Stored data entries:
::::
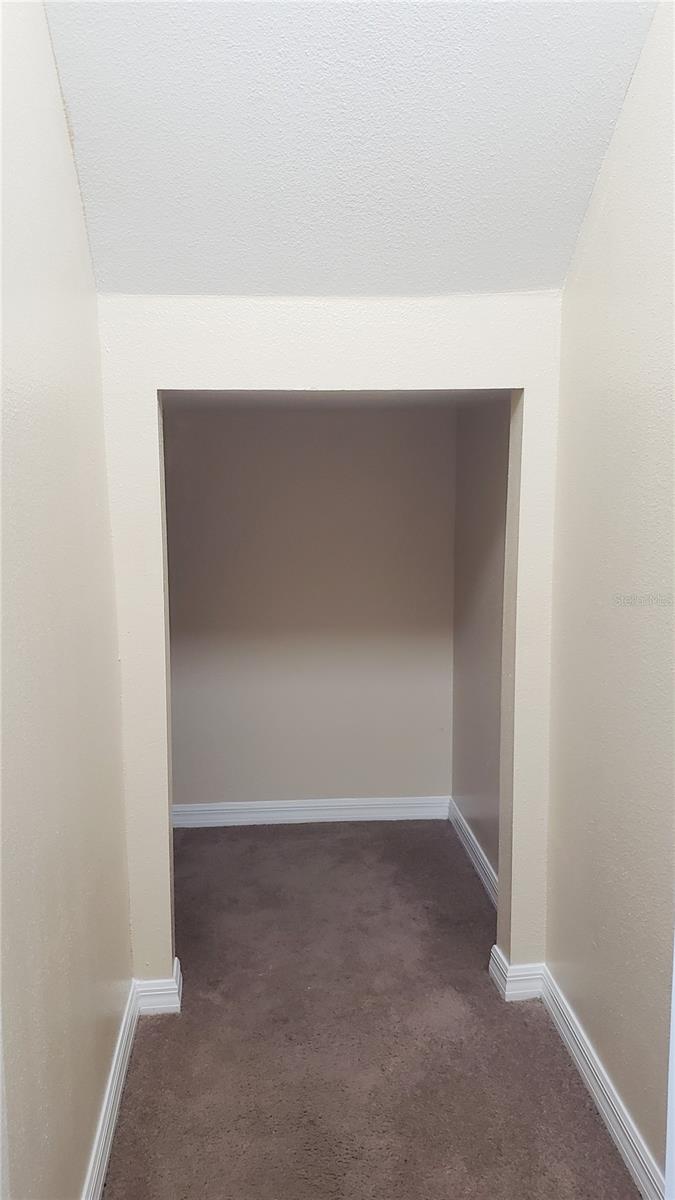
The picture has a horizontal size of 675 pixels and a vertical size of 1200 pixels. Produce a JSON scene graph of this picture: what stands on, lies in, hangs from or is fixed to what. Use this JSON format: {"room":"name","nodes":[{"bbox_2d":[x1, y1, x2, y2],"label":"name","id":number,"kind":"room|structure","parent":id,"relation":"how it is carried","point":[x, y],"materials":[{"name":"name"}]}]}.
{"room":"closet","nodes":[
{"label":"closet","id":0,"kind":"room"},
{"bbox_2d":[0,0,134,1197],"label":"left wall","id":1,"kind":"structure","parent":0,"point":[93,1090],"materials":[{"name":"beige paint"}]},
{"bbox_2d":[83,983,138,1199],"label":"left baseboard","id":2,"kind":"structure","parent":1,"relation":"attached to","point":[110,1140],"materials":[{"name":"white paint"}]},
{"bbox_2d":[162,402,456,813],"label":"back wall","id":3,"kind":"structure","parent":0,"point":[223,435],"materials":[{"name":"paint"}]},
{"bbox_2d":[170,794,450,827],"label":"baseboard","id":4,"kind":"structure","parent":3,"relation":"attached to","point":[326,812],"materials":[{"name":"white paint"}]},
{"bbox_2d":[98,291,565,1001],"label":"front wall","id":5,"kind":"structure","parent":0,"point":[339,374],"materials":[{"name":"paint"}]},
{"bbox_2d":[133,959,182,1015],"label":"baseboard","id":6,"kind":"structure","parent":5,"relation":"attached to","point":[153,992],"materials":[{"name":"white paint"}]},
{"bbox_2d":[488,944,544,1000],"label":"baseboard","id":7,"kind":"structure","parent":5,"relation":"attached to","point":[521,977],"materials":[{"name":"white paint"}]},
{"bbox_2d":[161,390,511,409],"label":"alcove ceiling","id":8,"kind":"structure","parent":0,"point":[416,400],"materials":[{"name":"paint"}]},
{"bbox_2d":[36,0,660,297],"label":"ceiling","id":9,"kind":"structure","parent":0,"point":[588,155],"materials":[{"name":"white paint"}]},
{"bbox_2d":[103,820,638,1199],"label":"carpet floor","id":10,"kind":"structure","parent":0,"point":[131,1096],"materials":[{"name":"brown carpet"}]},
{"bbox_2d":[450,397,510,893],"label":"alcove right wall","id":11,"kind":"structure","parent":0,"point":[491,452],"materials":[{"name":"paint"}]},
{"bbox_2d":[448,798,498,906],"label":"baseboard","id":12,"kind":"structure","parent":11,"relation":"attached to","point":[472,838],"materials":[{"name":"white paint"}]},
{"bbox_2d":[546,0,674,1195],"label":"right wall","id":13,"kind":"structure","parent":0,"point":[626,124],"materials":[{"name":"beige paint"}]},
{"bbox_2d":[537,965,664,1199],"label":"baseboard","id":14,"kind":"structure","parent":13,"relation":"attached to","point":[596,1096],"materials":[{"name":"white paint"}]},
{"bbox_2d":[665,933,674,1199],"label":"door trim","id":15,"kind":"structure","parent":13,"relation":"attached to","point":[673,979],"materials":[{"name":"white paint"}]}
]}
::::
**Work request**. Write out the records above exactly as they stand, leaving out every picture.

**Solution for this task**.
The picture has a horizontal size of 675 pixels and a vertical size of 1200 pixels. Produce a JSON scene graph of this picture: what stands on, lies in, hangs from or is fixed to what. Use this JSON format: {"room":"name","nodes":[{"bbox_2d":[x1, y1, x2, y2],"label":"name","id":number,"kind":"room|structure","parent":id,"relation":"how it is carried","point":[x, y],"materials":[{"name":"name"}]}]}.
{"room":"closet","nodes":[
{"label":"closet","id":0,"kind":"room"},
{"bbox_2d":[0,0,134,1197],"label":"left wall","id":1,"kind":"structure","parent":0,"point":[93,1090],"materials":[{"name":"beige paint"}]},
{"bbox_2d":[83,983,138,1199],"label":"left baseboard","id":2,"kind":"structure","parent":1,"relation":"attached to","point":[110,1140],"materials":[{"name":"white paint"}]},
{"bbox_2d":[162,402,456,813],"label":"back wall","id":3,"kind":"structure","parent":0,"point":[223,435],"materials":[{"name":"paint"}]},
{"bbox_2d":[170,794,450,827],"label":"baseboard","id":4,"kind":"structure","parent":3,"relation":"attached to","point":[326,812],"materials":[{"name":"white paint"}]},
{"bbox_2d":[98,291,565,1001],"label":"front wall","id":5,"kind":"structure","parent":0,"point":[339,374],"materials":[{"name":"paint"}]},
{"bbox_2d":[133,959,182,1015],"label":"baseboard","id":6,"kind":"structure","parent":5,"relation":"attached to","point":[153,992],"materials":[{"name":"white paint"}]},
{"bbox_2d":[488,944,544,1000],"label":"baseboard","id":7,"kind":"structure","parent":5,"relation":"attached to","point":[521,977],"materials":[{"name":"white paint"}]},
{"bbox_2d":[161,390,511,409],"label":"alcove ceiling","id":8,"kind":"structure","parent":0,"point":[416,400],"materials":[{"name":"paint"}]},
{"bbox_2d":[36,0,660,297],"label":"ceiling","id":9,"kind":"structure","parent":0,"point":[588,155],"materials":[{"name":"white paint"}]},
{"bbox_2d":[103,820,638,1199],"label":"carpet floor","id":10,"kind":"structure","parent":0,"point":[131,1096],"materials":[{"name":"brown carpet"}]},
{"bbox_2d":[450,397,510,893],"label":"alcove right wall","id":11,"kind":"structure","parent":0,"point":[491,452],"materials":[{"name":"paint"}]},
{"bbox_2d":[448,798,498,906],"label":"baseboard","id":12,"kind":"structure","parent":11,"relation":"attached to","point":[472,838],"materials":[{"name":"white paint"}]},
{"bbox_2d":[546,0,674,1195],"label":"right wall","id":13,"kind":"structure","parent":0,"point":[626,124],"materials":[{"name":"beige paint"}]},
{"bbox_2d":[537,965,664,1199],"label":"baseboard","id":14,"kind":"structure","parent":13,"relation":"attached to","point":[596,1096],"materials":[{"name":"white paint"}]},
{"bbox_2d":[665,933,674,1199],"label":"door trim","id":15,"kind":"structure","parent":13,"relation":"attached to","point":[673,979],"materials":[{"name":"white paint"}]}
]}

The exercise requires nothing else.